Whisky hype is at an all-time high. These days, to buy a highly sought after release like a Daftmill takes a combination of effort and luck. Online, you need to constantly refresh pages and react to new releases with lightning click speeds. In person, you might need to camp on concrete for a night or even longer. Post-purchase, many bottles from hyped releases are delivered straight to auction houses, where the hype and the chase continues. It’s all a bit much. No wonder some people get disillusioned.
Some producers and retailers want to keep the hype going but without turning people off. They want people to drink and talk about the whisky rather than just queue for it and so they have started coming up with more creative ways to encourage – or even enforce – their whiskies to be opened. For example, if you’re lucky enough to buy a Buffalo Trace Antique Collection bottle from Master of Malt, you’ll find that your name is engraved on the bottle as part of an oath not to sell it, meaning that auctioning the bottle would expose your betrayal to the world. Fat shaming may be controversial, but in whisky circles flip shaming is pretty popular.
Milroy’s of Soho go a step beyond. At their Pappy Van Winkle raffle tastings, each person who buys a Van Winkle bottle must open the bottle on the spot. The atmosphere buzzes and every tear of the seal receives a good-hearted cheer, though the scene would surely turn ugly fast if someone refused to open their bottle. When Milroy’s recently released their own exclusive Chichibu single cask, they went even further. To prevent the bottle being flipped, buyers had to sign a purchase contract. If the buyer opened the bottle on the spot, they would be guaranteed the option to buy the next exclusive Milroy’s bottling. Extreme conditions demand extreme responses.
A nice thing about these methods of sale is that they make the purchaser happy to open their new bottle. We all have bills to pay and can face unexpected expenses, both of which whisky sales can help with. Understandably, people end up too afraid to open bottles they know they would fetch hefty sums on the secondary market. I know I’m guilty of this. But most whisky drinkers do want to open and enjoy their special bottles. If opening a bottle upon purchase is compulsory, then there’s no option to stress and you can instead focus on enjoying a dram. And that’s a bit like how I experienced today’s whisky.
This Daftmill bottling takes a different anti-flipping approach. Bottles are impossible to hoard or flip because they have not been made available for purchase at all.

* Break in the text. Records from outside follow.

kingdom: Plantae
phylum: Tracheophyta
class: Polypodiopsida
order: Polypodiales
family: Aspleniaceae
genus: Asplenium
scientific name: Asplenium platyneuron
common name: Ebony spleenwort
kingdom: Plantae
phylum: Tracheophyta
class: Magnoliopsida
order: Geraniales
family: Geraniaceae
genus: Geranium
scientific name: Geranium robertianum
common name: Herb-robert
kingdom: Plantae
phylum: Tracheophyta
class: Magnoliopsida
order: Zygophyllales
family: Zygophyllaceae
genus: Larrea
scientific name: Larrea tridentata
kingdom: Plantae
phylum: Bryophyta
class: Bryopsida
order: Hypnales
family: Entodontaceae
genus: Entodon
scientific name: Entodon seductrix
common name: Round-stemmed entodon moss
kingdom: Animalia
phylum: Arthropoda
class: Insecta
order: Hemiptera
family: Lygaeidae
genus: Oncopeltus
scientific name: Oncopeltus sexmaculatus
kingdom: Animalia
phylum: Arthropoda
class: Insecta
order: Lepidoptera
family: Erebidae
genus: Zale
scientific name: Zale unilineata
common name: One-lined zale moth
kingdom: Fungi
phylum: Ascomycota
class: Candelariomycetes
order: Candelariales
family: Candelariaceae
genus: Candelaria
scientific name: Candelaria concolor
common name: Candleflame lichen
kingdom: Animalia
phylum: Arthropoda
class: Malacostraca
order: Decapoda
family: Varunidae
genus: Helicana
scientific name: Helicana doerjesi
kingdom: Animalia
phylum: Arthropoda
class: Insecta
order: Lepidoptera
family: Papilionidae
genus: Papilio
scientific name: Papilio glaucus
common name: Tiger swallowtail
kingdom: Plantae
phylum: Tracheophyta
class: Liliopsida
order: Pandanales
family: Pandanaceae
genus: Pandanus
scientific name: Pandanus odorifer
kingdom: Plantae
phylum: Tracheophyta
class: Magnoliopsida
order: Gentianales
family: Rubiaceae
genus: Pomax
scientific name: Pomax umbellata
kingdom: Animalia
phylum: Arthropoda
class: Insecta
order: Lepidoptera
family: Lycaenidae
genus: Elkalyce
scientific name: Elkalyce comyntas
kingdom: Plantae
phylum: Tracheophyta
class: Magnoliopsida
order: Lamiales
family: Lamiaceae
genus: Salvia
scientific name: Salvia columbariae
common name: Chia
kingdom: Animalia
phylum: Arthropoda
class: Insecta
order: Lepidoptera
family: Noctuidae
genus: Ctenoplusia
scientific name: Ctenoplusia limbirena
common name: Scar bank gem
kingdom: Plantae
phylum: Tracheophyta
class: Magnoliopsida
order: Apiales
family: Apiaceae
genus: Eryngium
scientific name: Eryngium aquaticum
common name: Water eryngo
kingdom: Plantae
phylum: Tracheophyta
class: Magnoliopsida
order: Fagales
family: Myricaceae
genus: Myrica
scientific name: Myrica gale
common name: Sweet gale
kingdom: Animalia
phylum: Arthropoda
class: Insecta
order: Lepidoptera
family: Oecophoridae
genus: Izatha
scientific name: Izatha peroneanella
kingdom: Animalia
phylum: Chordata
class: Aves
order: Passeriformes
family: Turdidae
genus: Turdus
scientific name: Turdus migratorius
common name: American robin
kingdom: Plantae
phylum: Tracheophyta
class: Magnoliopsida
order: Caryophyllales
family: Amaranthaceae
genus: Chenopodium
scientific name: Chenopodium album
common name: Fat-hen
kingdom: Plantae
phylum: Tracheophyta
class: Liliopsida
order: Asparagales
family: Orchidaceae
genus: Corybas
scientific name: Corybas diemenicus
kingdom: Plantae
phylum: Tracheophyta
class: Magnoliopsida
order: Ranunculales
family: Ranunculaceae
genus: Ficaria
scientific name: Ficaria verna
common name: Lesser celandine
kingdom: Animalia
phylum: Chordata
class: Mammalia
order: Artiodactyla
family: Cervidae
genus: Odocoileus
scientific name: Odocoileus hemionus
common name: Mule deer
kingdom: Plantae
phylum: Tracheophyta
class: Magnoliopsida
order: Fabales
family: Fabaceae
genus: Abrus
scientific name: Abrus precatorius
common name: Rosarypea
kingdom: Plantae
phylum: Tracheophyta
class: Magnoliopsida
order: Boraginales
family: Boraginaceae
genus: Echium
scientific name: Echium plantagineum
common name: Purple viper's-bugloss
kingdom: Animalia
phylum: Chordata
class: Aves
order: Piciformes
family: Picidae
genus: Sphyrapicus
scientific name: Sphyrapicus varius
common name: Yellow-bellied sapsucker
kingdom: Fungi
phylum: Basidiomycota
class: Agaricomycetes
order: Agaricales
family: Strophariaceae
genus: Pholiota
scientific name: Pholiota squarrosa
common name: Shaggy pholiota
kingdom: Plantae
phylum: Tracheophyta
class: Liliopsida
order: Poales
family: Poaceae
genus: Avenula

The only way to taste the whisky is to go to one of seven Scottish whisky bars and buy a dram.
The whisky is from cask #063/2008, a first fill bourbon barrel filled in December 2008 and bottled at 55.5% ABV in August 2019 for The Independent Whisky Bars of Scotland. It was distilled from Optic barley, which was harvested at Daftmill farm in summer 2006 and malted externally in summer 2007. A total of 160 bottles were produced. I paid £13 for a 35ml dram at the Bon Accord in Glasgow.
Nose: Sweet and layered, with malt on top, honey underneath, plus cinnamon and ginger baked in. This recipe would make a good granola. There’s also a slight citrus edge and hints of linseed oil. Adding water emphasises a dry woodiness, adding black pepper.
Taste: The honey and cinnamon granola is still here, with more malt and vanilla than the nose and some orange oil in the development. The mouthfeel is medium to oily. Water turns up the spices and further water introduces a flinty mineral element.
Finish: Long and spicy on cinnamon toast. With water, woodier with drying sawdust and tannins.
Daftmill produces very good whisky and this is a fine example of the distillery make. But although they must have high production costs by industry standards, the whisky is still expensive for its age and quality. Good as it is, it’s not the kind of transcendental liquid that I would go well out of my way for. Still, I am glad that I’ve tried it. This bar-exclusive release is ideal for me and for people who haven’t sampled Daftmill yet, as it lets us taste the whisky without fighting crowds or F5 buttons. I would welcome more and more widely available by-the-dram releases from Daftmill and others in the future. Sometimes it’s better to try a dram and never have a bottle than to have a bottle and never try a dram.